Notice that leaks are reported most-recent-first. This is because we insert new metadata at the head of the linked list.

Other Programs

You can also run mini_memcheck on other programs, like echo:

$ ./mini_memcheck echo 'Hello, world!'
==19506== Mini-Memcheck
Hello, world!
==19506==
==19506== Program made 0 bad call(s) to free or realloc.
==19506==
==19506== HEAP SUMMARY:
==19506==    Total memory requested: 1068 bytes
==19506==    Total memory freed: 1068 bytes
==19506==    No leaks, all memory freed. Congratulations!

It should work on most standard utilities, but just be aware that it won’t work on everything. You’ll notice it may generate different output than Valgrind or may even crash when run on complex software like python. This is okay; writing a memory checker is hard! You only need to implement what we’ve described above and in mini_memcheck.h.

This part of the assignment in this section is not graded. However, sentinel value is a pretty cool concept and we encourage you to try to implement it.

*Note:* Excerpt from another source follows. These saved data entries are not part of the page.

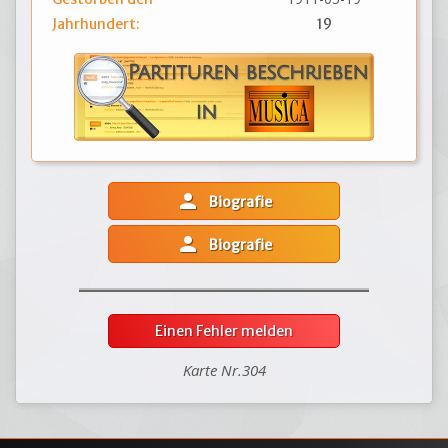
Jahrhundert:
19
person
Biografie
person
Biografie
Einen Fehler melden
Karte Nr.304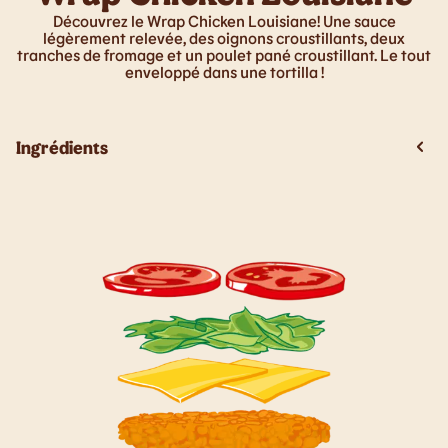
Découvrez le Wrap Chicken Louisiane! Une sauce
légèrement relevée, des oignons croustillants, deux
tranches de fromage et un poulet pané croustillant. Le tout
enveloppé dans une tortilla !
Ingrédients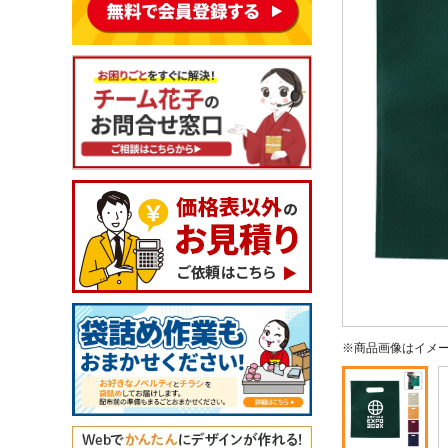
※商品画像はイメ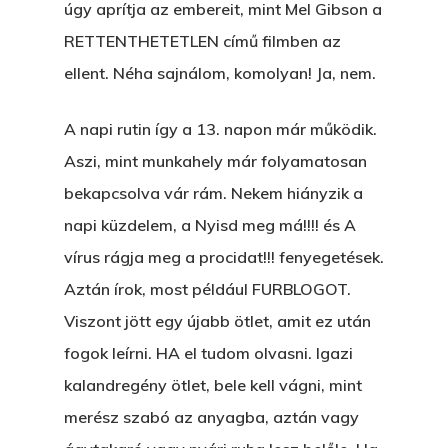
úgy aprítja az embereit, mint Mel Gibson a
RETTENTHETETLEN című filmben az
ellent. Néha sajnálom, komolyan! Ja, nem.
A napi rutin így a 13. napon már működik.
Aszi, mint munkahely már folyamatosan
bekapcsolva vár rám. Nekem hiányzik a
napi küzdelem, a Nyisd meg má!!!! és A
vírus rágja meg a procidat!!! fenyegetések.
Aztán írok, most például FURBLOGOT.
Viszont jött egy újabb ötlet, amit ez után
fogok leírni. HA el tudom olvasni. Igazi
kalandregény ötlet, bele kell vágni, mint
merész szabó az anyagba, aztán vagy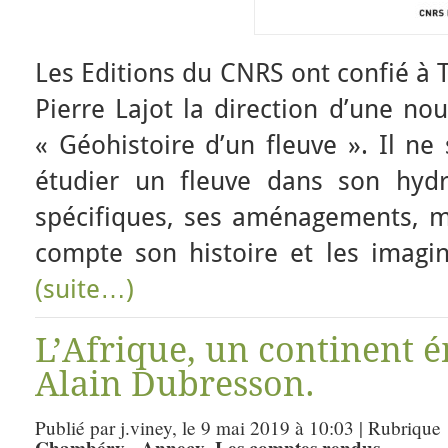
Les Editions du CNRS ont confié à 
Pierre Lajot la direction d’une nou
« Géohistoire d’un fleuve ». Il ne
étudier un fleuve dans son hydr
spécifiques, ses aménagements, m
compte son histoire et les imagin
(suite…)
L’Afrique, un continent 
Alain Dubresson.
Publié par j.viney, le 9 mai 2019 à 10:03 | Rubrique
Chambéry - Annecy
Les comptes rendus
,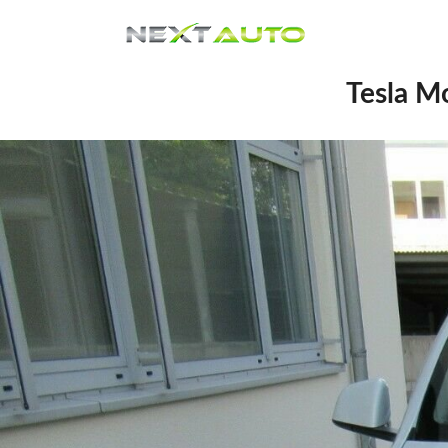
Tesla M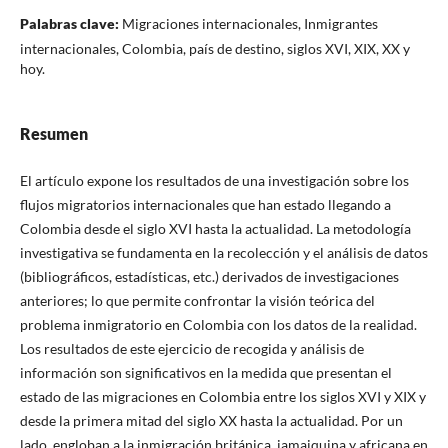
Palabras clave:
Migraciones internacionales, Inmigrantes
internacionales, Colombia, país de destino, siglos XVI, XIX, XX y
hoy.
Resumen
El artículo expone los resultados de una investigación sobre los
flujos migratorios internacionales que han estado llegando a
Colombia desde el siglo XVI hasta la actualidad. La metodología
investigativa se fundamenta en la recolección y el análisis de datos
(bibliográficos, estadísticas, etc.) derivados de investigaciones
anteriores; lo que permite confrontar la visión teórica del
problema inmigratorio en Colombia con los datos de la realidad.
Los resultados de este ejercicio de recogida y análisis de
información son significativos en la medida que presentan el
estado de las migraciones en Colombia entre los siglos XVI y XIX y
desde la primera mitad del siglo XX hasta la actualidad. Por un
lado, engloban a la inmigración británica, jamaiquina y africana en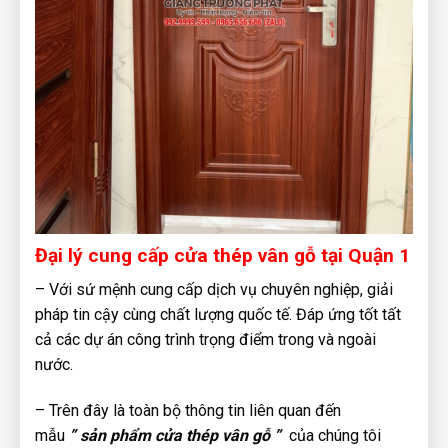
Đại lý cung cấp cửa thép vân gỗ tại Quận 1
– Với sứ mệnh cung cấp dịch vụ chuyên nghiệp, giải
pháp tin cậy cùng chất lượng quốc tế. Đáp ứng tốt tất
cả các dự án công trình trọng điểm trong và ngoài
nước.
– Trên đây là toàn bộ thông tin liên quan đến
mẫu
” sản phẩm cửa thép vân gỗ ”
của chúng tôi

So, suppose that our users of mini_memcheck are terrible at coding. They wrote past the end of their allocation (buffer overflow) and corrupted the memory beyond what’s allocated to them. Can we detect this kind of memory corruption and warn them? The answer is yes, by using sentinel value!

Sentinel value is a chunck of pre-defined bits at the end of an allocated memory. In other word, each allocation would look like this:

[meta_data][---actual data---][sentinel_value]

On every operation, we would check that the sentinel value is still the same as it was pre-defined. If the sentinel value has changed, then we know for certain that the user has corrupted memory.

In your mini_memcheck, you will use the magic number 0xCAFEBABE for sentinel value. (Why x0CAFEBABE?)

Implementation:

• Add the bits 0xCAFEBABE to the end of every allocation. (Do you need to do it for realloc?)
• Check if the sentinel value of a previously allocated buffer has changed in mini_realloc and mini_free.
• If so, print out a warning to the user with fprintf(stderr, ...). (Do not print to stdout!)

If you want to test out your implementation, you can add the following code to your test.c and see if you get any warning when running ./mini_memcheck ./test:

char* ptr = malloc(10);
*(ptr + 10) = 'a';
free(ptr);

This section describes some details of how we’ve implemented mini_memcheck. You are encouraged, but not required, to understand this.

We compile your mini_ functions, along with some extra code from mini_hacks.c, into a shared object called mini_memcheck.so.

mini_hacks.c has two main jobs:

• Create wrappers around malloc and the other functions to make sure they use your replacement functions when the user’s program calls them, while still letting you use the real versions within your code
• Print out leak info at program exit

The actual ./mini_memcheck program is implemented in mini_main.c. When you run ./mini_memcheck ./test, we use an environment variable called LD_PRELOAD to run the ./test program using the code in mini_memcheck.so. Essentially, it replaces normal references to the built-in malloc with references to our version.

“But,” you may ask, “how do we call the real version of malloc if we’ve replaced it with our own version of it?” The trick is a function called dlsym, which allows us to bypass LD_PRELOAD and ask for a function pointer to the real malloc. This is all handled within mini_hacks.c.